VGG, strength and limitations?

I didn’t find any discussion on VGG’s history, strength and limitations, so I thought I’d start one in the hope that folks with more experience can share more insights.

First of all, I am astonished by how influential VGG is, their original paper published in april 2015 has been cited 3177, that’s on average 3+ papers per day citing this paper in the last 2 years!! This metadata seem to be indicate that increased depth in network configurations is shaping how people think about deep learning and building deep learning models. If that is the case, can we say the deeper the better? If not, is there such a thing as optimal depth? Why stop at 19 (as in the original paper)? What are other big ideas in deep learning in addition to going “very deep”?

Second part of my question is about VGG’s application in practice, when does it work really well, when does it not work so well? Since most folks here probably tested it on their own datasets, I am curious if people care to share their own experience.

Finally, just to get some context in training time expectations. In their submission to 2014 imagenet, Simonyan and Zisserman explained “Our implementation is derived from the Caffe toolbox, but contains a number of significant modifications, including parallel training on multiple GPUs installed in a single system. Training a single ConvNet on 4 NVIDIA Titan GPUs took from 2 to 3 weeks (depending on the ConvNet configuration).” I for one am very grateful to Jeremy’s guidance on starting with sample data.

You can find the original paper here

Imagenet2014 [results] (


VGG was great for the results it attained back in 2014. Its still taught and used because its simple to explain.

What are the cons?

  • It has so many weight parameters, the models are very heavy, 550 MB + of weight size.
  • Which also means long inference time

Why not just make the model deeper?

  • More heavier model
  • More training time
  • Vanishing gradient problem
  • But, this may suprise you, deeper networks can have higher test error and generalize lesser if done simply like what VGG does.

Kaiming He and Jian Sun, who invented Resnet (Residual Networks), broke 5 records including classification, localization and others in 2015. Majority of CVPR conference papers in 2016 were using Resnet architecture.
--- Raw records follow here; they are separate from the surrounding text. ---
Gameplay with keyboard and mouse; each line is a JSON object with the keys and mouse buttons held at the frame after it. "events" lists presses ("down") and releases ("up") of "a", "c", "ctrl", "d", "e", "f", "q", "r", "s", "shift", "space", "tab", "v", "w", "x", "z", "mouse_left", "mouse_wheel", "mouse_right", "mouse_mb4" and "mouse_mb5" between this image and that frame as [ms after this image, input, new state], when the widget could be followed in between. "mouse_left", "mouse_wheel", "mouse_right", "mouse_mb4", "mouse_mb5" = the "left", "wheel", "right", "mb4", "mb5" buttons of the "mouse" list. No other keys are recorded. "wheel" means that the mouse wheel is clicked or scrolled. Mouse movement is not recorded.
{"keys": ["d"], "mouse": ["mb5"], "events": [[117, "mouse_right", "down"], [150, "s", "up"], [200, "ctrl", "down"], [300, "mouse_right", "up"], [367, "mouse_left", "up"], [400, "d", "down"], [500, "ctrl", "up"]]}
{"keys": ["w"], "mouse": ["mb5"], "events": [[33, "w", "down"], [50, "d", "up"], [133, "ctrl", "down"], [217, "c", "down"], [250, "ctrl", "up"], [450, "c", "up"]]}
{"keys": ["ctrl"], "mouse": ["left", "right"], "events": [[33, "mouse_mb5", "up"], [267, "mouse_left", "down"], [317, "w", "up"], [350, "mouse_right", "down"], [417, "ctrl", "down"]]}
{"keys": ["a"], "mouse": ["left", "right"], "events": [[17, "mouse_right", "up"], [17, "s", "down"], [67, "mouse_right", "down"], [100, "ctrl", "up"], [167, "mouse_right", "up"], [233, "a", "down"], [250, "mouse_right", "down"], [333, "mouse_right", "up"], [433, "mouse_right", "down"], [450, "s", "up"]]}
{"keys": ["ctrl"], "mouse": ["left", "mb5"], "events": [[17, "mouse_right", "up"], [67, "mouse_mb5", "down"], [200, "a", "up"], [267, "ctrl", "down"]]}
This allowed them to make 152 layer neural networks.

Resnets take lesser memory, faster inference time, and allows deeper networks to be trained. Based on your problem, you can decide how many layers you want for the required accuracy and inference time requirements. Its rather simple to understand too.

Here’s the details and pretrained models. Most deep learning packages do have pretrained models available in their model zoos.

I asked Kaiming why did he train a 152 and not 153 layers. He said his GPU card ran out of memory :slight_smile:


Thank you, Anirudh! Your insight is packed with so much great information, it’s super helpful in accelerating my learning and getting the big picture of AI research. When you mentioned deeper networks can have higher test errors, can you expand on that? why is that the case and how are people fixing that problem currently?

Also, thank you so much for sharing your perspectives on VGG. I’ve only used it on my test data, and my models are still very manageable. Now I know the bulky model size for full training, I can plan ahead and optimize my workflow accordingly.

So glad you mentioned resnet. I just came across some amazing resnet results recently, now I am super curious to learn more about it. Have you personally used resnet before? what do you like and not like about it? Forgive me if this is too many questions, I am pretty psyched about the rapid development from 19 to 152 in such a short time!

Btw, if anyone’s interested, here are Kaiming He’s resnet tutorial at ICML and the companion lecture notes.

1 Like

Discussion on Training/Testing error is higher in a simple deep convolutional neural network than a shallow network:
See 32:00 in the video ( ) or slide 28 ( ) . This is one of the phenomena that residual network is trying to fix.

What do I like about it?
Because the architecture is simple, I can choose how many layers my network needs to have based on my use case. For example, to run it on mobile, I can benchmark how much time is taken to run on different depths and then choose the best depth which runs within limitations on time to run and accuracy. Of course, pretrained networks of 18/34/50 are already available, so its a good start.

For eg, on an iPhone 7, I might choose Resnet 34, on iPhone 6, Resnet 18, and on my server, a Resnet 50.

Lastly, there have been papers talking about the wattage/parameter/speed required. Microsoft’s Cognitive Services apis had a Resnet 50 inference image tagger which runs in under 150 ms on a CPU for 2000 tags. That was an eye opening figure back when it was published.

With the pretrained ‘Inception’ architecture, reducing/increasing the network is a lot more work.


Your explanation on choosing network layers for customized use case is fantastic!! This is the first time I learn about the practical concerns of deep learning use case in app production pipeline, amazing stuff! (or dare I say super cool!)

I only covered the first 35 minutes of the talk, it’s very clear and I really like the simple explanation of exploding/vanishing gradient.